Ethical Data Science & Machine Learning

Nowadays almost everyone can “do” ML …

A Machine Learning model step by step:

Download your favorite popular open-source language, either Python or R will do the trick(minimal programming skills are required whatsoever apart from data importing, sweeeeeeeeet)
Google and install some ML package (f.e. import pytorch as ptch or library(neuralnet))
Import your favorite data set (cool right? You don’t even need to specify some real world problem to solve!)
Run your model.fit() & model.predict() (Don’t know how your neural network works? Chill dude, Adam Paszke, Sam Gross, Soumith Chintala and Gregory Chanan from pytorch and Stefan Fritsch and Frauke Guenthe from neuralnet have already defined a minimal interface for you to have fun)
Report your findings to your supervisor and update your LinkedIn skills

Sadly this [not-so-satirical] 5 point list is alarmingly close to reality, close to a great deal of Machine Learning and Data Science new comers, close to a great deal of ML /DS boot camps and close to what employers actually expect from you as a professional.

As of today I kind of have a cringe around what we call Machine Learning and Data Science. Don´t get me wrong, Machine Learning and Data Science, as disciplines, are of great deal of importance. They are incredibly useful in every knowledge field. Then, what in god’s name is my problem? You may ask. My problem is almost precisely depicted in the meme beneath this article’s title, however I do not particularly identify with the first speaker in our opening meme. I’m not some sort of statistics orthodox or anything then, I still need to elaborate on my point…

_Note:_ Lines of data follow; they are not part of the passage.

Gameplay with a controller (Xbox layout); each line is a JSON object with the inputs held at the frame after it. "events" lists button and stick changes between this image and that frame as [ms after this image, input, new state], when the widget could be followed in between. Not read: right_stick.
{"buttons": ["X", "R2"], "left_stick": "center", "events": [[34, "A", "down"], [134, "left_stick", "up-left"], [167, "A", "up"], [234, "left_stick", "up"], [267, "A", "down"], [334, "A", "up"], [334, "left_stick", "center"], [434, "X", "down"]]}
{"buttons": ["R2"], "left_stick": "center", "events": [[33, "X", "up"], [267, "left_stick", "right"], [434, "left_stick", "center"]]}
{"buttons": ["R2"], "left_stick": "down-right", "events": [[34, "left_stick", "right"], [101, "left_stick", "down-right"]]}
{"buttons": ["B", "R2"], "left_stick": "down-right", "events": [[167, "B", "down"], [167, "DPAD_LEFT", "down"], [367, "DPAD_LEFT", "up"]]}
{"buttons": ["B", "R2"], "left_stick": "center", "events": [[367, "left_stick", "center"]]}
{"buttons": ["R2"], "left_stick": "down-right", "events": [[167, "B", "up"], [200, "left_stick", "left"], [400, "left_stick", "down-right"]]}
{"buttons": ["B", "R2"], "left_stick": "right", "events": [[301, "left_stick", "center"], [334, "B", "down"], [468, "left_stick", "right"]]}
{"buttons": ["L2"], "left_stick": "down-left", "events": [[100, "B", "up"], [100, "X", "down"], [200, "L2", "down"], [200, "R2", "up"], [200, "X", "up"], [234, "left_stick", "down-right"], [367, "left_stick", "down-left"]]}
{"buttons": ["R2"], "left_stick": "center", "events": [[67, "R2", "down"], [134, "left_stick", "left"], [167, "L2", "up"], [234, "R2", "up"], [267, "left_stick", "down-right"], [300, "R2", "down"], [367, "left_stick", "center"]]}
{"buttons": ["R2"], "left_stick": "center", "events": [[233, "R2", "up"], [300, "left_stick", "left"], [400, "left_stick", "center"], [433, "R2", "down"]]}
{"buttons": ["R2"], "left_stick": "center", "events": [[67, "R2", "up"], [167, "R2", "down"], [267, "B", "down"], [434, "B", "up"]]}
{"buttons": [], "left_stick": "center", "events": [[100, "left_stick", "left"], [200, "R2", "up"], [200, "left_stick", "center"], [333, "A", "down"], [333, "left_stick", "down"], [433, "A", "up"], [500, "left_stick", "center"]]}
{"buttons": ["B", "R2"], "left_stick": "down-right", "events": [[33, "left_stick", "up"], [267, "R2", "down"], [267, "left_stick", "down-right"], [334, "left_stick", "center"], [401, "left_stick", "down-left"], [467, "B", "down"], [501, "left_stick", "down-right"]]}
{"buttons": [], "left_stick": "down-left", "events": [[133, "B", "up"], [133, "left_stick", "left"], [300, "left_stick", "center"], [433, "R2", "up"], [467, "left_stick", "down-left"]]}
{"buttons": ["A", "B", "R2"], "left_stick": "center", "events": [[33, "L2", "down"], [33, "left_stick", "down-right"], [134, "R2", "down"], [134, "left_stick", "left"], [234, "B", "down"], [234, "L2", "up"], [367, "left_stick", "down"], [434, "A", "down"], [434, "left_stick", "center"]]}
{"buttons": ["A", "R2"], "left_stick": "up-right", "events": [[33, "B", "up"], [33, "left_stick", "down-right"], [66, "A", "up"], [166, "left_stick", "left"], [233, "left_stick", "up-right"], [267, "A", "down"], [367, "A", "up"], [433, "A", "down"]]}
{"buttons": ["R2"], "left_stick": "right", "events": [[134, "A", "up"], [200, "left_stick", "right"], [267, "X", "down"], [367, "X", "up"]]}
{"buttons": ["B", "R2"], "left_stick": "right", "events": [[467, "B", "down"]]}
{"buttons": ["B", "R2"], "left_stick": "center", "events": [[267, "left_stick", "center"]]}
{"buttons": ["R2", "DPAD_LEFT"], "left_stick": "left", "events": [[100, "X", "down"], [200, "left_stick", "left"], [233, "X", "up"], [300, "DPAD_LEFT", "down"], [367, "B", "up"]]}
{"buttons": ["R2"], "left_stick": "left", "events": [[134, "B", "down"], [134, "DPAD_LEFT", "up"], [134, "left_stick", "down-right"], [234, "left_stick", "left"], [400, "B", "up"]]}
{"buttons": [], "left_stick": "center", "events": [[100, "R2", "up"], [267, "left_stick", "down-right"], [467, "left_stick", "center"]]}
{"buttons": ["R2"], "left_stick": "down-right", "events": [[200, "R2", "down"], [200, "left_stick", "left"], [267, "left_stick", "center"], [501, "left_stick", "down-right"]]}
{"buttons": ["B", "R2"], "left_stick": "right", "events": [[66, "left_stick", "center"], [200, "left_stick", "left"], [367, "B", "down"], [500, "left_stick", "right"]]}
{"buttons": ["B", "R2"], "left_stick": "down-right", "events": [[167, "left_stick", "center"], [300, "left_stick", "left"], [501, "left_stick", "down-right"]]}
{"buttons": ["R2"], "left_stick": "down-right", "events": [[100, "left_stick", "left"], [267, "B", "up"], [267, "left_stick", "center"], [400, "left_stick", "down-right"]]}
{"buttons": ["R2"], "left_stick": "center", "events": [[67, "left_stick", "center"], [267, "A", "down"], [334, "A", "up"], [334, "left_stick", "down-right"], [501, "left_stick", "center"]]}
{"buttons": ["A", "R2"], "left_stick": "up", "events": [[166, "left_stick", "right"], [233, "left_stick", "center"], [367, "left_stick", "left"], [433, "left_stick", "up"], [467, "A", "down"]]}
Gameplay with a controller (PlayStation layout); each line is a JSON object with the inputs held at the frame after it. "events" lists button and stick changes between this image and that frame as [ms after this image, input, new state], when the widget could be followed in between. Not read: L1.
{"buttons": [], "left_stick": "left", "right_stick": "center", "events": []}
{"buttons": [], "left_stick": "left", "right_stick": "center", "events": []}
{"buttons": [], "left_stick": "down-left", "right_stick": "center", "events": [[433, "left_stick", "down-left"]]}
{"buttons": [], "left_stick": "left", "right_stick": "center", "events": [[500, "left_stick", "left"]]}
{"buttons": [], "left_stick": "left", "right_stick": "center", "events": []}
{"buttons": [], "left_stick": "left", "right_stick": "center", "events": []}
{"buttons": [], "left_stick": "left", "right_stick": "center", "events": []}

One of the greatest upsides [and ultimately the biggest downside] of science democratization (particularly derived from the rise in the availability of computer power and open source tools) in statistics and computer science, is how easy is for anybody to fit some ridiculously complex model. Both the Comprehensive R Archive Network (CRAN) and the Python Package Index (PyPI) have done some undeniably neat work establishing some of the most strict requirements for documentation and maintenance procedures for package development in the industry (like, seriously there are banks and governments with more lenient requisites). Even though it’s all about open — source projects, usage of this kind of tools is growing exponentially because those severe prerequisites inspire trust. Developers have also lived up to that standard sticking to those rules. However this story of successful [ethical] responsibility is quite different for most of the users of these tools.

Take these two [real life] situations:

Data Analytics lead at XYZ Inc., the biggest advertising services in the world, deletes outliers to improve her/his linear model r-squared from ~.7 to ~.9, analysis is sold as insights for a third party. Data analytics lead fits a neural network to XYZ stock price using a model.fit() workflow, she/he presumably ignores the model mechanics behind the model and the numerical method.
Bank ABC implements some selector function to discriminate from some pool of distributions to model returns to measure risk. This function does not specifies which criterion is used for model selection nor details the algorithm it uses, however manager instructs Jr. Analysts to use such functions even though it was not internally developed.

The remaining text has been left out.